Two main formulas for finding the volume of a solid through integration:
1. Integral from a to b of the area function A(x) dx (cross-sections perpendicular to the x-axis).
2. Integral from c to d of the area function A(y) dy (cross-sections perpendicular to the y-axis).

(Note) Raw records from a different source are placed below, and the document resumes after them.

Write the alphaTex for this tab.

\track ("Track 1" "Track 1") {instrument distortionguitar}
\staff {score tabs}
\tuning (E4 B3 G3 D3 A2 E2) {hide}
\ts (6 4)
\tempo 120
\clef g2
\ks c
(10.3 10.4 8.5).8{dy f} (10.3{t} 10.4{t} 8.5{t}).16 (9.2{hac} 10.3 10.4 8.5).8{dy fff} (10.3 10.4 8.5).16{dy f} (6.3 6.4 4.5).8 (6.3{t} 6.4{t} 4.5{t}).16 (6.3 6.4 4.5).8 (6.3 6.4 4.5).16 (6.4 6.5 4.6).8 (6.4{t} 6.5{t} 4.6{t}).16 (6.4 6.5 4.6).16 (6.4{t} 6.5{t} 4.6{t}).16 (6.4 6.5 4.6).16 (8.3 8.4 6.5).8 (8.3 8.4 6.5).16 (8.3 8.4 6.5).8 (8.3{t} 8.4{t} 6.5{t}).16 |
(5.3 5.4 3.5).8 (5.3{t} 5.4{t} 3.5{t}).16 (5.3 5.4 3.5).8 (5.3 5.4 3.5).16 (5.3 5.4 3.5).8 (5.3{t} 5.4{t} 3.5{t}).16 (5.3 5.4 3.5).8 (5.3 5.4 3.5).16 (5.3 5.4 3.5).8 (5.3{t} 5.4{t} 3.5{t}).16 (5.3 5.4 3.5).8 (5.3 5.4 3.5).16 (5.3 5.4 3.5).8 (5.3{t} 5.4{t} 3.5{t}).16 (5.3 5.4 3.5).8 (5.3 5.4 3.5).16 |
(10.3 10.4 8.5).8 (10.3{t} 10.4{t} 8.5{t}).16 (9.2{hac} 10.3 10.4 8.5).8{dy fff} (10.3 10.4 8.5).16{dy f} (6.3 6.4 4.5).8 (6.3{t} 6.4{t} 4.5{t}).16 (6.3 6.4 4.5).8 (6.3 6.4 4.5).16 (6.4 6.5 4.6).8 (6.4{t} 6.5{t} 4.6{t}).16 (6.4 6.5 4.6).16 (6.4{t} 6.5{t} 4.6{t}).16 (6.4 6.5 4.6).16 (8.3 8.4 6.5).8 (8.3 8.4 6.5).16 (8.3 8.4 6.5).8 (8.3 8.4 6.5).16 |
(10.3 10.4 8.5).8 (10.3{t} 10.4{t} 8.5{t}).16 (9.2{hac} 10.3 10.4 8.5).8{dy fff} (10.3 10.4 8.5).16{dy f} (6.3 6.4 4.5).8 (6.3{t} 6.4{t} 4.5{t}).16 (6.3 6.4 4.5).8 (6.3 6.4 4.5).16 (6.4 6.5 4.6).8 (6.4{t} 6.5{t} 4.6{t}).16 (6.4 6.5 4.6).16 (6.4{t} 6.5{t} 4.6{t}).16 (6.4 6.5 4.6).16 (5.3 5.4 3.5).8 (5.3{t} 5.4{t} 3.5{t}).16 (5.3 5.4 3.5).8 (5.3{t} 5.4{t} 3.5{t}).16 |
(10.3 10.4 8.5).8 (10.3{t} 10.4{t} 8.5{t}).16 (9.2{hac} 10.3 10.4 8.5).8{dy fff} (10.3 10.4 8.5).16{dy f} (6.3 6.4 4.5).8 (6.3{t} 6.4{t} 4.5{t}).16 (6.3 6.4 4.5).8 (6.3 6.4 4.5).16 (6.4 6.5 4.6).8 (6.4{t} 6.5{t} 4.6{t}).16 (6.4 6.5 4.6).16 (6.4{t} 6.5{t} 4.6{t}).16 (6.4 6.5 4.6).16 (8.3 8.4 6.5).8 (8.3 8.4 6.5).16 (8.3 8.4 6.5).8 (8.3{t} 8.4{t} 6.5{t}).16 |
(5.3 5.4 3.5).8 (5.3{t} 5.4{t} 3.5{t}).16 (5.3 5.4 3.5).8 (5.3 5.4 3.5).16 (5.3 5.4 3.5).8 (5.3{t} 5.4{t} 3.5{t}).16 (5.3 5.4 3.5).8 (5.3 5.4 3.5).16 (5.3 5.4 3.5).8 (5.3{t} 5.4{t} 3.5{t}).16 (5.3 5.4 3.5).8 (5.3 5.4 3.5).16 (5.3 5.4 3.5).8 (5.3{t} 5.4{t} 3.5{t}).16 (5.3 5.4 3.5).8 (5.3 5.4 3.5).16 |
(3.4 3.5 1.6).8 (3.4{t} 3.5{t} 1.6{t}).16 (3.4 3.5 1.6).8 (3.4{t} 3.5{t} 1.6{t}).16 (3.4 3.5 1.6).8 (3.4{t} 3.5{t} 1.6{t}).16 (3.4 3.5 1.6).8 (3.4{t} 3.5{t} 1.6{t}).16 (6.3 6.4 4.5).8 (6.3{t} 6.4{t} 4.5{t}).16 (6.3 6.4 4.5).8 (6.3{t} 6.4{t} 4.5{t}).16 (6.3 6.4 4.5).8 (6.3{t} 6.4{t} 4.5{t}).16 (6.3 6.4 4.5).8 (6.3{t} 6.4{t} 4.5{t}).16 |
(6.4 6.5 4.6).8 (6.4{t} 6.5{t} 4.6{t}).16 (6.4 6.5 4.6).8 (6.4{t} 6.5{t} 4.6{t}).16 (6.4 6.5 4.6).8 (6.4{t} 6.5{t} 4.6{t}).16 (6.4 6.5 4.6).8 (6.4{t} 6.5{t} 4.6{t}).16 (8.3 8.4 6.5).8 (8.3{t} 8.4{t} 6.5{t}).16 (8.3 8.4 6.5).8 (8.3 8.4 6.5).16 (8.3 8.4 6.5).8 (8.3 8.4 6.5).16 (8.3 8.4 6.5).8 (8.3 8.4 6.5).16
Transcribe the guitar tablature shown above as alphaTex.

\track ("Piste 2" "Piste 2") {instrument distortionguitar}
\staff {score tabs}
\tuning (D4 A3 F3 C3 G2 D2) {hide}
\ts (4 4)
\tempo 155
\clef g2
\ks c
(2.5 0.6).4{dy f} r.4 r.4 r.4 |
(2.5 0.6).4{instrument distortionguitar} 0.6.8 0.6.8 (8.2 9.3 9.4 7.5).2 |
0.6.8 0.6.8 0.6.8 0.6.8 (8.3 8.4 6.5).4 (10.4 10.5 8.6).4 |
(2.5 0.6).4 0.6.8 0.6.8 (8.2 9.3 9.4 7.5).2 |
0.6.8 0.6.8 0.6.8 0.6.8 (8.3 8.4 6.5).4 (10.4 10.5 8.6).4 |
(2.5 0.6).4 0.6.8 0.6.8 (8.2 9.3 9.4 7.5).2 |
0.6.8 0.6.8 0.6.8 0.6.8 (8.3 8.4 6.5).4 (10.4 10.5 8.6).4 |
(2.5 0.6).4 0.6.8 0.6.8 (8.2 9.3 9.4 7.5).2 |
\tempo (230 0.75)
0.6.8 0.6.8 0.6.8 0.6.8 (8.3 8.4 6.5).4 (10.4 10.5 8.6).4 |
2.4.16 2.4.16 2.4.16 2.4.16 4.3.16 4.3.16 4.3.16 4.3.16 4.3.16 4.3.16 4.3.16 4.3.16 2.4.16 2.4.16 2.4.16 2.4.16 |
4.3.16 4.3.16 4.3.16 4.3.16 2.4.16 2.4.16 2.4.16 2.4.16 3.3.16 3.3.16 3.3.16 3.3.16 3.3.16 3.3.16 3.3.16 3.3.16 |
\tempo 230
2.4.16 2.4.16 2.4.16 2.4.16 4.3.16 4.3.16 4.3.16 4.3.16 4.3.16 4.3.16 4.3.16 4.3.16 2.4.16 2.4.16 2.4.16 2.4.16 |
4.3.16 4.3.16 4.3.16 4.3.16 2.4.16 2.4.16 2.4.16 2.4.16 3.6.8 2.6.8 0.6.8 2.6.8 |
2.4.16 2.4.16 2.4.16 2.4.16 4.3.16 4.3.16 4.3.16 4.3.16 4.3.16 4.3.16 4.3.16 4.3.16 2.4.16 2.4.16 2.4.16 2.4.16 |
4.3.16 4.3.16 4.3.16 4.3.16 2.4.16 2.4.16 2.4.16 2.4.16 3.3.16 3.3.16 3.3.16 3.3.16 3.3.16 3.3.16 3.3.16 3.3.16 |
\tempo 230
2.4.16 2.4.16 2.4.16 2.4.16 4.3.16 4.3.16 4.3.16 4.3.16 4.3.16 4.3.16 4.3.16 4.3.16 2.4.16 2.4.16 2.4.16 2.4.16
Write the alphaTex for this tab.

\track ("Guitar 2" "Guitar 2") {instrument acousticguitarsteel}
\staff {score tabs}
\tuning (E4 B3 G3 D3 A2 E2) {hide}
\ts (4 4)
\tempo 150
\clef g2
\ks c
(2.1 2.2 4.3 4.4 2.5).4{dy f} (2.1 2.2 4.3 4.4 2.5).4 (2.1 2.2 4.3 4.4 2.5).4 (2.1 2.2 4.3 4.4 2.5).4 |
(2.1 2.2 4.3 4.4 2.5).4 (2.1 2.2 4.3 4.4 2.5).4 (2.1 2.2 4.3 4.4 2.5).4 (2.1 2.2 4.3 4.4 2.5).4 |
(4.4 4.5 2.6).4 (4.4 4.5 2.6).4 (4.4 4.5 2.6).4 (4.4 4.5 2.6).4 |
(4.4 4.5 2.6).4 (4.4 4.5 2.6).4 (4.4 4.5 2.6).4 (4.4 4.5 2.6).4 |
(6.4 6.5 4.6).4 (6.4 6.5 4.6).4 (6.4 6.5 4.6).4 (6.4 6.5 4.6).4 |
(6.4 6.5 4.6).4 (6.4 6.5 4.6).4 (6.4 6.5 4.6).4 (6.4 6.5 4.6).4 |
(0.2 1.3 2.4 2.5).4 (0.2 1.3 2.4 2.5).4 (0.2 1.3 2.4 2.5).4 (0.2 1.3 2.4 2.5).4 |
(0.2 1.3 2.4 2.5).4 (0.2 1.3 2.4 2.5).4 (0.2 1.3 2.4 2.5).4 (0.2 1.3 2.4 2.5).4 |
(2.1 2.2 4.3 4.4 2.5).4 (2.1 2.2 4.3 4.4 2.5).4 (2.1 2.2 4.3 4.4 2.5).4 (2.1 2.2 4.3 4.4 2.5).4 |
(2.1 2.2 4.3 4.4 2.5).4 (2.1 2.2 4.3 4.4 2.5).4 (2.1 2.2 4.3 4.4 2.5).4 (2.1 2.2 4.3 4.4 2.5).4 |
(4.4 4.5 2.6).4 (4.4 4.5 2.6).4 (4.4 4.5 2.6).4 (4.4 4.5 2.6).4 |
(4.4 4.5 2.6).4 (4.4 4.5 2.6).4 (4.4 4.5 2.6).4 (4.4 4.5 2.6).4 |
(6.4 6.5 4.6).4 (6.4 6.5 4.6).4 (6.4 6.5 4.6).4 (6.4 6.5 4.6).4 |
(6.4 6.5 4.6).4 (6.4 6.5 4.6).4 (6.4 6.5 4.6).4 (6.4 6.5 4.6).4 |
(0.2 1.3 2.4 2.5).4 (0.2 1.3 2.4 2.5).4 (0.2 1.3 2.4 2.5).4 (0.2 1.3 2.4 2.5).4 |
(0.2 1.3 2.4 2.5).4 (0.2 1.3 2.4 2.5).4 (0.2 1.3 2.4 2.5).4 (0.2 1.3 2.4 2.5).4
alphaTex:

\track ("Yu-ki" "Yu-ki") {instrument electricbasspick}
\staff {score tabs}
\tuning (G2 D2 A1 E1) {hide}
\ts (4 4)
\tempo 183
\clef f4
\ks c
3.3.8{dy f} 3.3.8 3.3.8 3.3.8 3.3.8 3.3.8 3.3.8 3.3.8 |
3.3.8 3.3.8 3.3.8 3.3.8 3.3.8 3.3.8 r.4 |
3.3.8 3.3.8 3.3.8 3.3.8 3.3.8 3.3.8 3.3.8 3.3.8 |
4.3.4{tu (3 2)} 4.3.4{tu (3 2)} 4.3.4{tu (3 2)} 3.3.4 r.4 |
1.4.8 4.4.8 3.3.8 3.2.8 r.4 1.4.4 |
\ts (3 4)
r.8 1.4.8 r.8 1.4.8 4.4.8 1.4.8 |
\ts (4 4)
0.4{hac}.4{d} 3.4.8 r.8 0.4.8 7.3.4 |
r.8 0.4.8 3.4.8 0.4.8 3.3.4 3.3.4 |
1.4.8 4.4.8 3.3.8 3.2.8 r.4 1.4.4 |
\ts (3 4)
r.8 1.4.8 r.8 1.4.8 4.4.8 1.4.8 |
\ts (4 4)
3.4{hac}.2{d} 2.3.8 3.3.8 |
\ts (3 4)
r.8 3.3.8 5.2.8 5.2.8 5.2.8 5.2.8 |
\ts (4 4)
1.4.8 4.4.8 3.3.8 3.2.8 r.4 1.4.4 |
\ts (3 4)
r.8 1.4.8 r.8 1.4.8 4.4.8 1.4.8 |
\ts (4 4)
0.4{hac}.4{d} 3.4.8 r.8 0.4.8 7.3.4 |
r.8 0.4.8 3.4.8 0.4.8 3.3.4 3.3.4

Function & Boundaries: y = sqrt(x), bounded by the x-axis and the line x = 4
Cross Sections: Squares, perpendicular to the x-axis
Area of Cross Section: Side^2 (s^2)
- s is the base of the cross-section
- y = s
- A(x) = y^2 = (sqrt(x))^2 = x
Volume Calculation:
- Integral from 0 to 4 of x dx
- Antiderivative: x^2/2 from 0 to 4
- Calculation: 16/2 - 0 = 8

Function & Boundaries: y = 4 - x/2, bounded by the x-axis, y-axis
Cross Sections: Semi-circles, perpendicular to the x-axis
Graph:
- Line: Slope -1/2, y-intercept 4
- Equation rewritten as: y = -1/2 x + 4
- X-intercept: x = 8
Area of Cross Section:
- Diameter s = y
- Radius r = s/2
- Area of semi-circle: 1/2 π r^2 = 1/2 π (s/2)^2 = 1/2 π (1/4 s^2) = 1/8 π s^2
- s = y = 4 - x/2
- A(x) = 1/8 π (4 - x/2)^2
Volume Calculation:
- Integral from 0 to 8: 1/8 π (4 - x/2)^2 dx
- Expand A(x): (4 - x/2)^2 = 16 - 4x + 1/4 x^2
- Integral: 1/8 π ∫ (16 - 4x + 1/4 x^2) dx
- Separate constants and integrate: 1/8 π (16x - 4x^2/2 + x^3/12) from 0 to 8
- Evaluate: 1/8 π ([8^3/12 + 8^2/2 * 2 + 16 * 8] - 0)
- Simplify: 1/8 π ([64/12 + 32 + 128])
- Solution: 16π/3 ≈ 16.755

Utilize geometric properties of cross-sections to find area functions in terms of x or y.
Apply definite integrals to compute the volume.
Simplify by recognizing relationships between cross sections, their areas, and integration limits.